General information
- Location: Bardhaman–Katwa Road, Bankapasi, Purba Bardhaman district, West Bengal India
- Coordinates: 23°34′12″N 88°02′14″E﻿ / ﻿23.570124°N 88.037215°E
- Elevation: 22 m (72 ft)
- System: Kolkata Suburban Railway
- Owner: Indian Railways
- Operator: Eastern Railway
- Line: Bardhaman–Katwa line
- Platforms: 3
- Tracks: 1

Construction
- Structure type: Standard (on-ground station)

Other information
- Status: Functioning
- Station code: BCF

History
- Opened: 1915
- Closed: 2010
- Rebuilt: 2014–2018
- Electrified: 25 kV AC overhead
- Former names: McLeod's Light Railways

Services
| Preceding station | Kolkata Suburban Railway |  |  | Following station |
| Kaichar towards Barddhaman Junction |  | Eastern LineBardhaman–Katwa line |  | Shrikhanda towards Katwa Junction |

Route map

= Bankapasi railway station =

Railway Station in West Bengal

Bankapasi railway station is a railway station in Bardhaman–Katwa line under Howrah railway division of Eastern Railway zone.
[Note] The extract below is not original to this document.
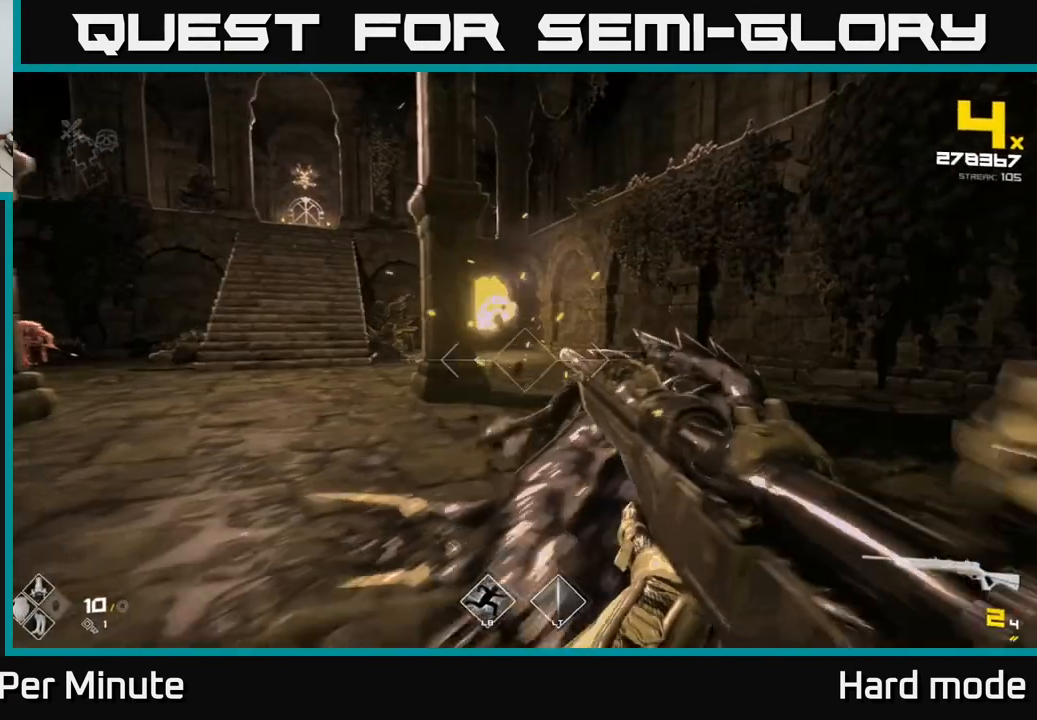
{"buttons": [], "left_stick": "up-right", "right_stick": "center", "events": [[100, "R1", "up"], [217, "right_stick", "left"], [267, "R1", "down"], [350, "R1", "up"], [383, "right_stick", "center"]]}
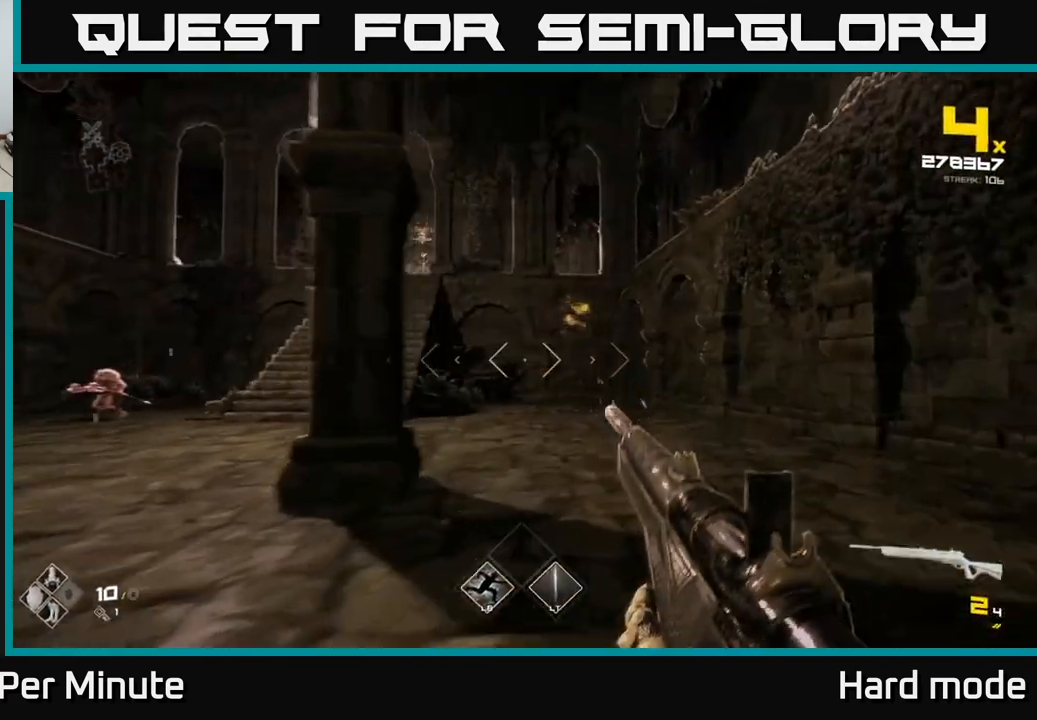
{"buttons": [], "left_stick": "up", "right_stick": "center", "events": [[67, "R1", "down"], [150, "right_stick", "left"], [167, "R1", "up"], [450, "right_stick", "center"], [483, "left_stick", "up"]]}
It is situated beside Bardhaman–Katwa Road at Bankapasi of Purba Bardhaman district in the Indian state of West Bengal.

==History==
On 1 December 1915, McLeod's Light Railways (MLR) set up narrow-gauge lines in the Burdwan-Katwa Railway route. This railway section was handed over to the Eastern Railway in 1966. In 2010 the work started for conversion of 5 ft 6 in (1,676 mm) broad gauge. Bardhaman to Balogna railway station was reopened in 2014 and Balgona to Katwa section was completed on 12 January 2018 for the public.